The United States’ framework of laws that is the embargo has greatly damaged Cuba, and no matter how much clamoring there is to lift the embargo, or to appeal to international solidarity, that decision to eliminate it does not lie with the Cuban government. But the decision to find effective solutions to combat its effects does. What we propose here could indeed be one solution.
The shortage of products in Cuban retail stores only stimulates the purchase of products from foreign companies through a complex import scheme, online sales, and donations from the outside buyers to relatives in Cuba. While these options provide a partial solution, improving conditions for some producers, they also: 1) provide greater advantages to the sector of the population with relatives willing to make purchases from abroad; 2) transfer most of the profit to the foreign enterprises fulfilling orders instead of to the Cuban State; and 3) their high margin reduce the purchasing power by the Cuban people and their families offering assistance from abroad. The products’ final prices obtained through the alternative schemes are usually much more expensive than the prices for those products in Cuban state stores. There is no doubt that it would be better for the country to have retail stores administered by foreign enterprises rather than continue to watch product sales increase through the alternative sales scheme.

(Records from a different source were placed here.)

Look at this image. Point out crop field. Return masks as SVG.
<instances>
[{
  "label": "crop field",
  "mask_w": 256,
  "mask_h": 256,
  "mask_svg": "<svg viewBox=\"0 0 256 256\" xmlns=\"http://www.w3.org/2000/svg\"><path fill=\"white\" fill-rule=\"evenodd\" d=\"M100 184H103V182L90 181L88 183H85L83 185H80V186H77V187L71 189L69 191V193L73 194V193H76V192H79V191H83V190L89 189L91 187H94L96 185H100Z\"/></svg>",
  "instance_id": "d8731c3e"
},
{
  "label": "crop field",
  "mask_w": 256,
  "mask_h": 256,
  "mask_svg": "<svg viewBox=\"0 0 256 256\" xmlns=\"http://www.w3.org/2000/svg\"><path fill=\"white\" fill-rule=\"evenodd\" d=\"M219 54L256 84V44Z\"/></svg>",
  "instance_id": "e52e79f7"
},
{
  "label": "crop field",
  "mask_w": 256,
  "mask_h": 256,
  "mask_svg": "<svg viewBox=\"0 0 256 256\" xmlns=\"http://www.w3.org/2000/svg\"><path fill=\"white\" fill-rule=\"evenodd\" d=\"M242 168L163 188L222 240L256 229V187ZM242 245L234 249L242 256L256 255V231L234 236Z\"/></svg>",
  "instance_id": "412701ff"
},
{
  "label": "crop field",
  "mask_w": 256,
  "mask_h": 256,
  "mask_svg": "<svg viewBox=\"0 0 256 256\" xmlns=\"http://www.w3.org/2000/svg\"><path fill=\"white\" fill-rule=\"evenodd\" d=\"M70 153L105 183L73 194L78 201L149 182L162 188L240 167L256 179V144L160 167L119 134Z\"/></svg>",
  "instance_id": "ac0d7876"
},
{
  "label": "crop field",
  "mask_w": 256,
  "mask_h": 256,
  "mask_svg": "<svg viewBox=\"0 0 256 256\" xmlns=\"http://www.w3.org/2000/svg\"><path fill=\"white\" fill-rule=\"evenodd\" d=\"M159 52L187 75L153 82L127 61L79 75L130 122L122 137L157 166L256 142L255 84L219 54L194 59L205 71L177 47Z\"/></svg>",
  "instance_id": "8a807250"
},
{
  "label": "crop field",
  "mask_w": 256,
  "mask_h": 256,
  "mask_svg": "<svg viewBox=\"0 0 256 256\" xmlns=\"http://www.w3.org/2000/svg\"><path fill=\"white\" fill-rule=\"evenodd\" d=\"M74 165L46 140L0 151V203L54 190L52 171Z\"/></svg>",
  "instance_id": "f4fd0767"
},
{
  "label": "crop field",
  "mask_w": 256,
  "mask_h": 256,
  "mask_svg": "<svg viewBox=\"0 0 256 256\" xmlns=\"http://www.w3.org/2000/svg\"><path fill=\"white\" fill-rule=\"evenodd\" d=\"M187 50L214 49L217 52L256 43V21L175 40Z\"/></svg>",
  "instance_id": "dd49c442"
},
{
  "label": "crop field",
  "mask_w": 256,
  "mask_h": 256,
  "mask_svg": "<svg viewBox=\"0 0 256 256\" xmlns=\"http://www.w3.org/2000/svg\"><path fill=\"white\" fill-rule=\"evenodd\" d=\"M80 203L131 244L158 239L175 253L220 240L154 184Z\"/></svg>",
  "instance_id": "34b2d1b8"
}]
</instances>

However, at the moment, decision-makers may be considering closing the MLC stores, as most Cubans dislike them. That would be equivalent, in our opinion, to “throwing the baby out with the bath water”. A country with only a single currency, one’s own, used in its stores is, of course, desirable and normal in any economy. But, first the country must have a floating exchange rate. Except for China and Vietnam after their economic reforms, no socialist or former socialist country in Europe adequately addressed this problem, ignoring that money is just another commodity and setting long-term fixed exchange rates that were far from the economic reality.
If stores are only established in CUP, it is to be expected that almost no one will bring their convertible currencies to banks. They will exchange them on the informal market at better rates; products will be purchased with CUP obtained in that way, but the Cuban chain stores will not have foreign currency to import merchandise, thus increasing shortages in stores. That definitely does not seem to be the solution.
It is very clear that there should only be one currency in circulation and that there should be no stores selling in either CUP or MLC. We wish that were the case. Yet in Cuba we have never known how to manage the currency’s convertibility or been willing to allow the value of the national currency to float against foreign currencies according to market conditions.
Cuba already has enormous debts to suppliers for merchandise already sold in stores in CUC for which it could not pay. This graph shows these debts through 2018, which suggests that during the last two years the debts continued to grow. Will they again try to use the same procedure to buy imported goods? Will we once again forget why we turned to stores selling in USD in 1993, and eliminate the current ones without creating the other economic conditions necessary to have stores selling only in the national currency?
The most complex thing to analyze is not the amount of revenue to be obtained by the Cuban State, that is, whether it is going to be higher or lower than today. The problem is that we can assume, with some certainty, that a major foreign chain will not want to have a Cuban enterprise subjected to pressure from OFAC if it operates through a joint venture with a Cuban partner. The foreign chains will not hesitate to collect and transmit to the Cuban Treasury the sales taxes that it establishes.
The question is: Will GAESA be willing to give up this important income source, ceasing to be the important contributor of foreign currency to the State that it is today, for the benefit of the country?